PERSYARATAN TUGAS: Kumpulkan semua baris data di bawah yang memuat kata "chart". Perbedaan huruf besar dan kecil diperhitungkan.

[Baris yang terdapat dalam sebuah dataset]
* * *

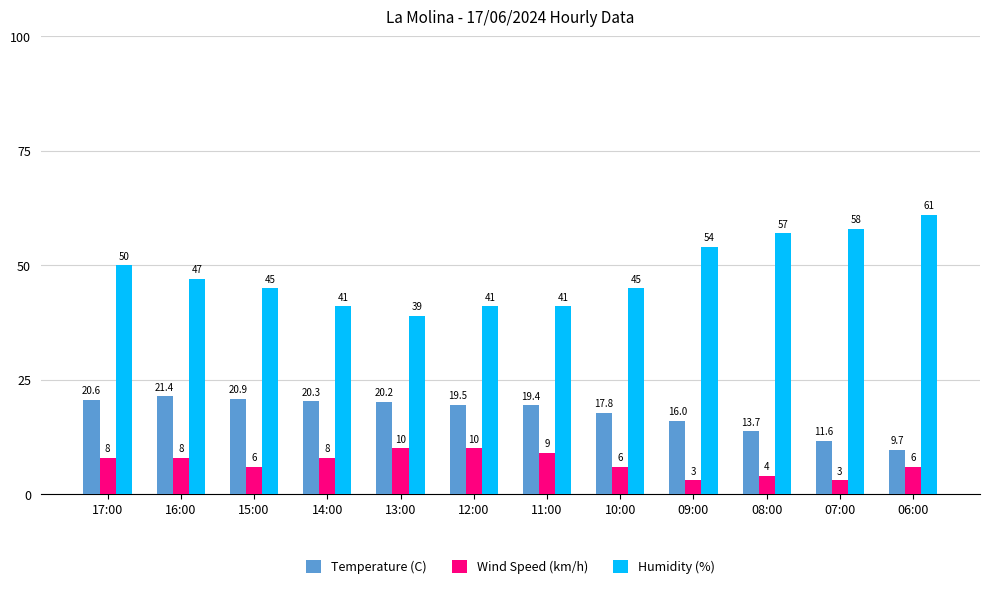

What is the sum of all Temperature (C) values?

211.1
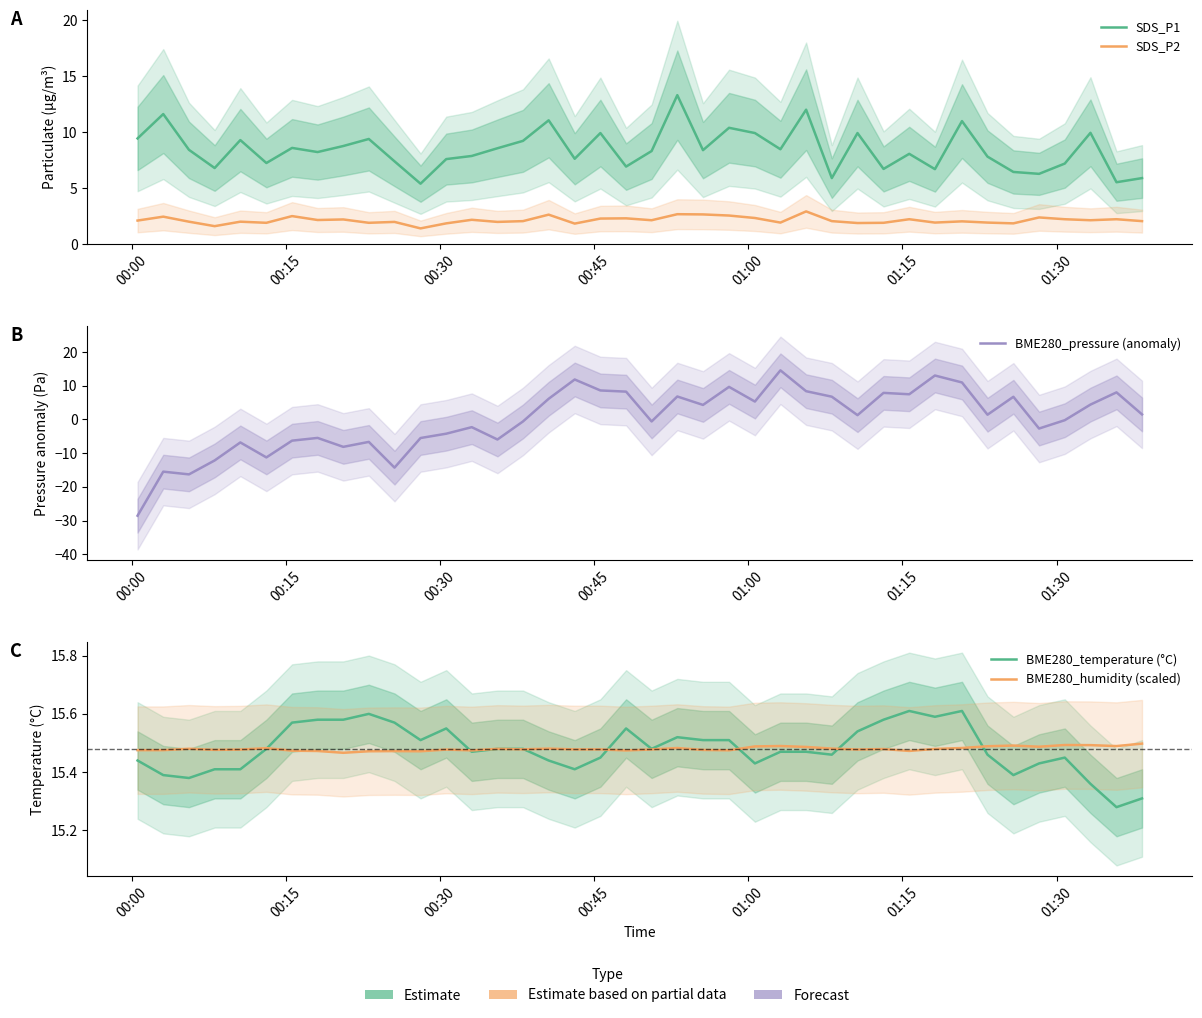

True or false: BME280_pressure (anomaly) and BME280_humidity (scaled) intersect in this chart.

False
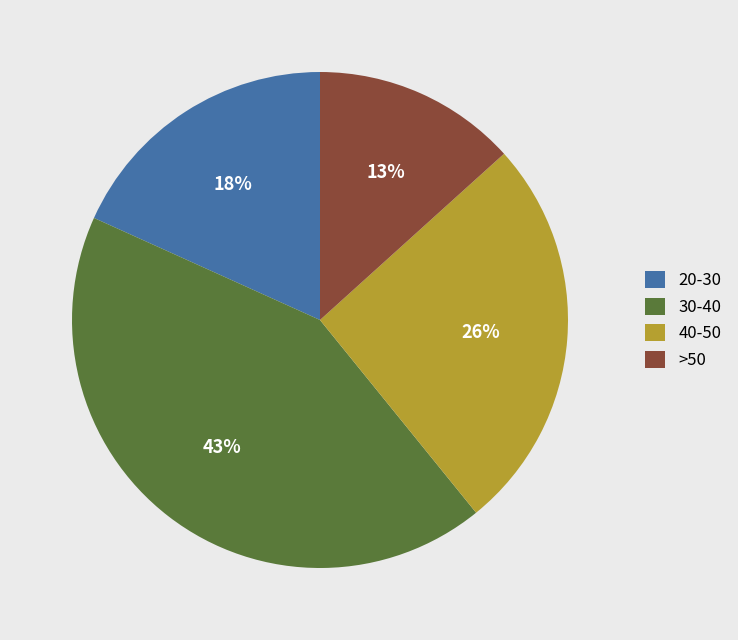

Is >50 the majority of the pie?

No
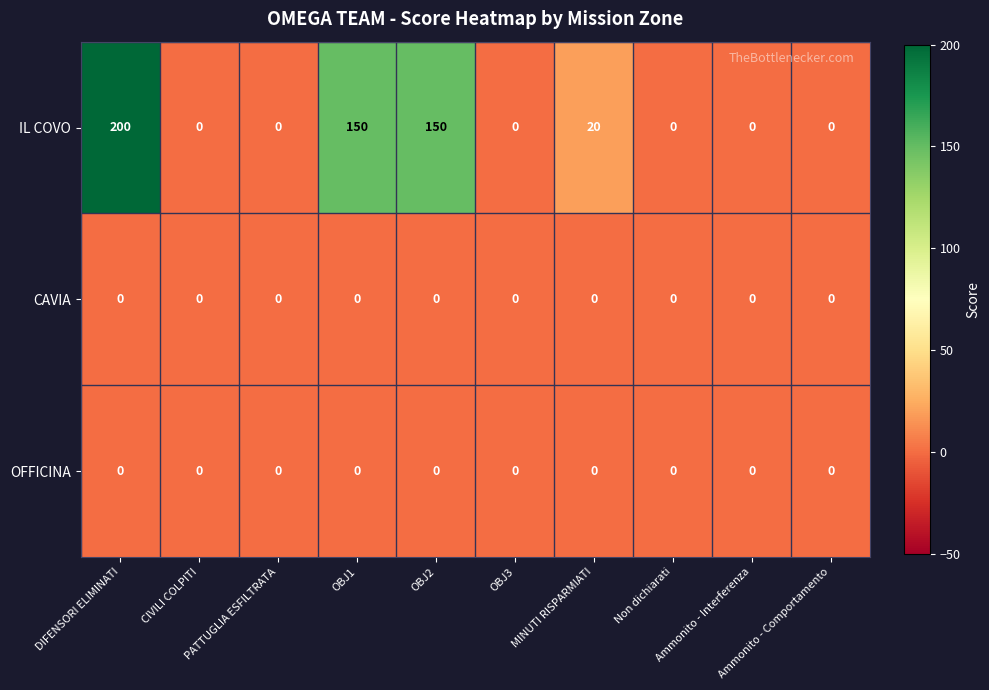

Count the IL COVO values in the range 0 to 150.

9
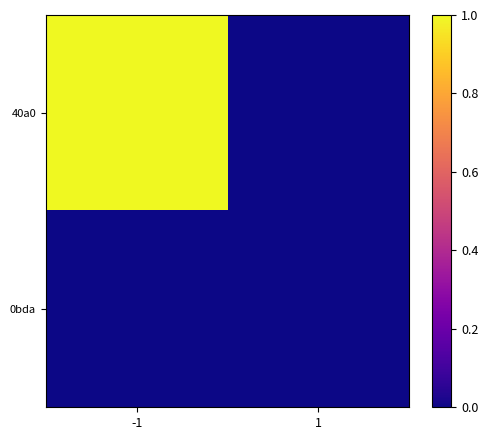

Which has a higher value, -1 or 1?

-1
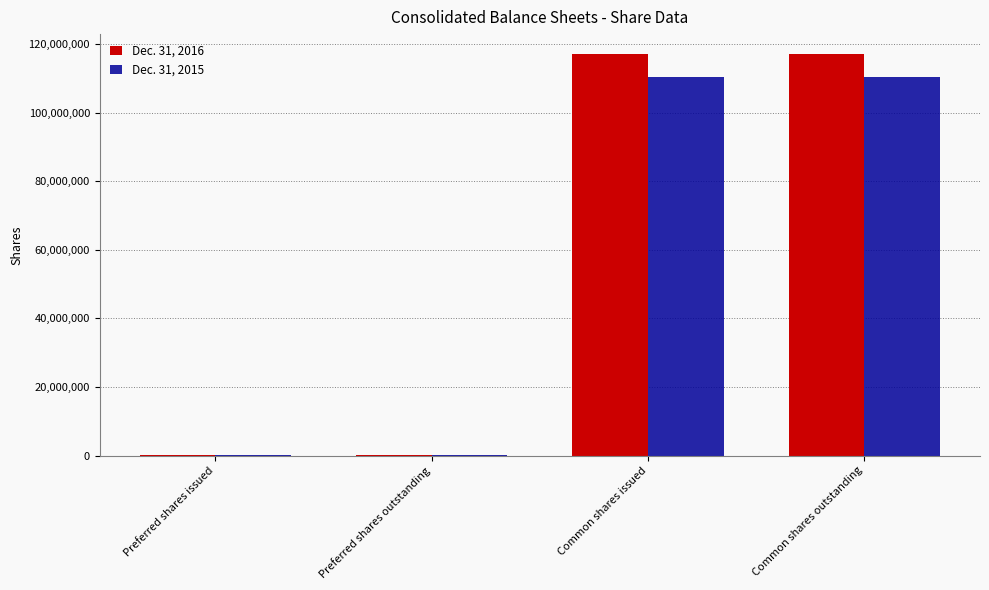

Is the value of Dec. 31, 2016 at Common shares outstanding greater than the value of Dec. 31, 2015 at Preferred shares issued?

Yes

* * *

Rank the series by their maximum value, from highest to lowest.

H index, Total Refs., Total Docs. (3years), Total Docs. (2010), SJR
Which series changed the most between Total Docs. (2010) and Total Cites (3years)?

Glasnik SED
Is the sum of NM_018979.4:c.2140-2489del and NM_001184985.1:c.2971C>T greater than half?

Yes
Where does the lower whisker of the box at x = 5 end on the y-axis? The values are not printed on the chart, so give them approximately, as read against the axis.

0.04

* * *

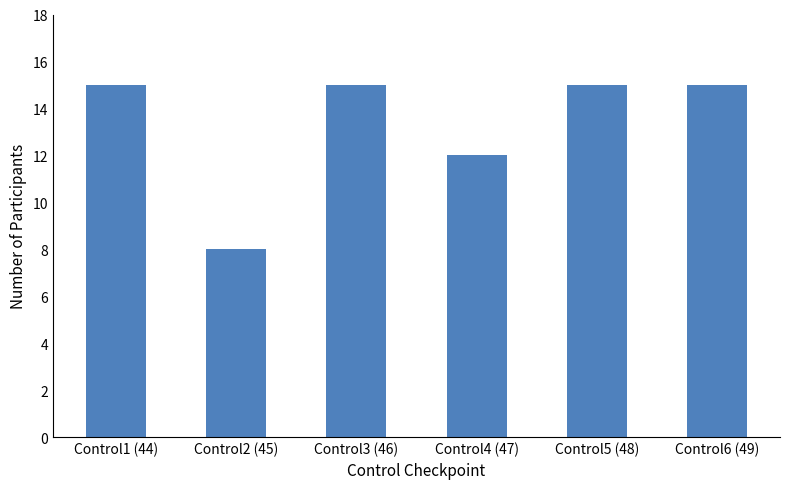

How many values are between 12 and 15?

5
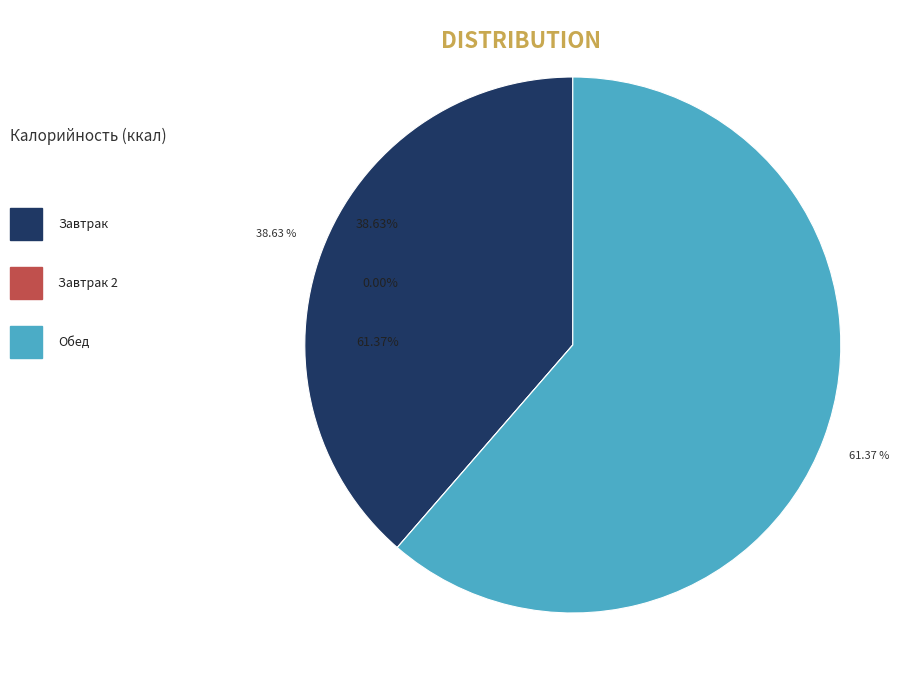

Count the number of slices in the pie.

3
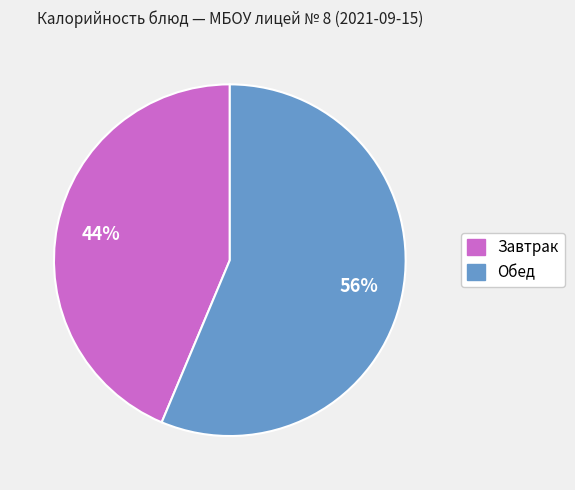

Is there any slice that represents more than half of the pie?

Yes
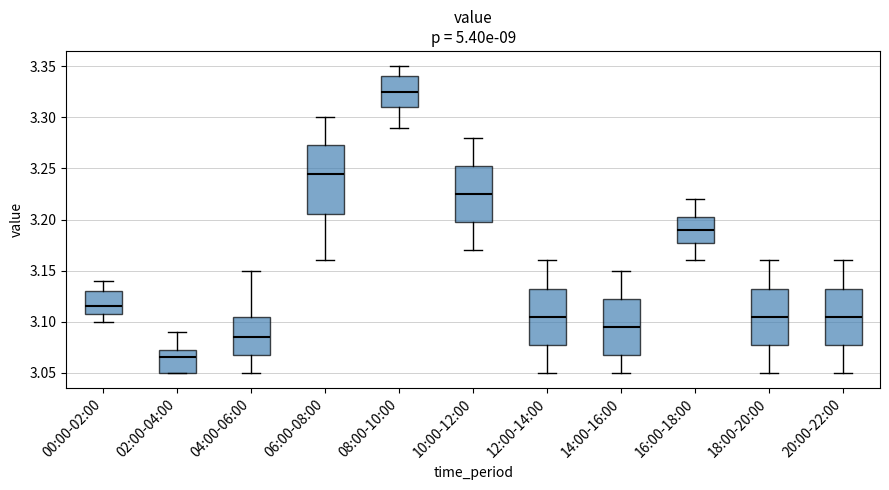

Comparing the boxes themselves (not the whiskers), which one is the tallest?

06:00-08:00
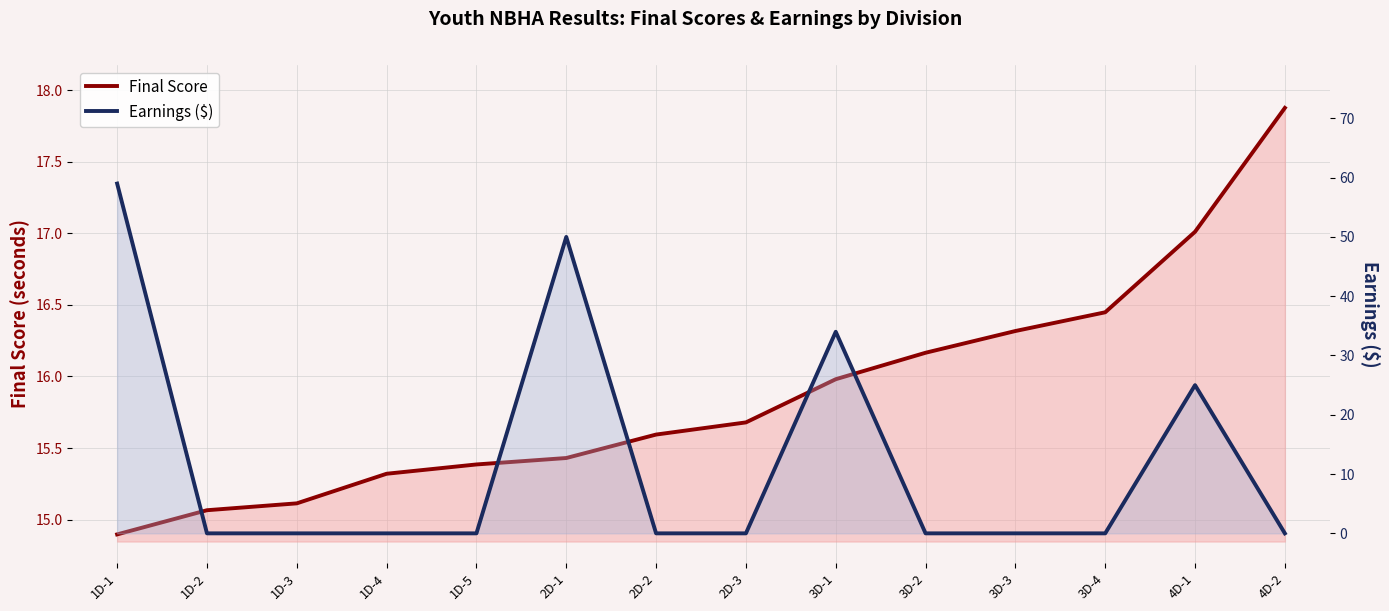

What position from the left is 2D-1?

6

* * *

HASIL TUGAS:
True or false: BME280_pressure (anomaly) and BME280_humidity (scaled) intersect in this chart.
Where does the lower whisker of the box at x = 5 end on the y-axis? The values are not printed on the chart, so give them approximately, as read against the axis.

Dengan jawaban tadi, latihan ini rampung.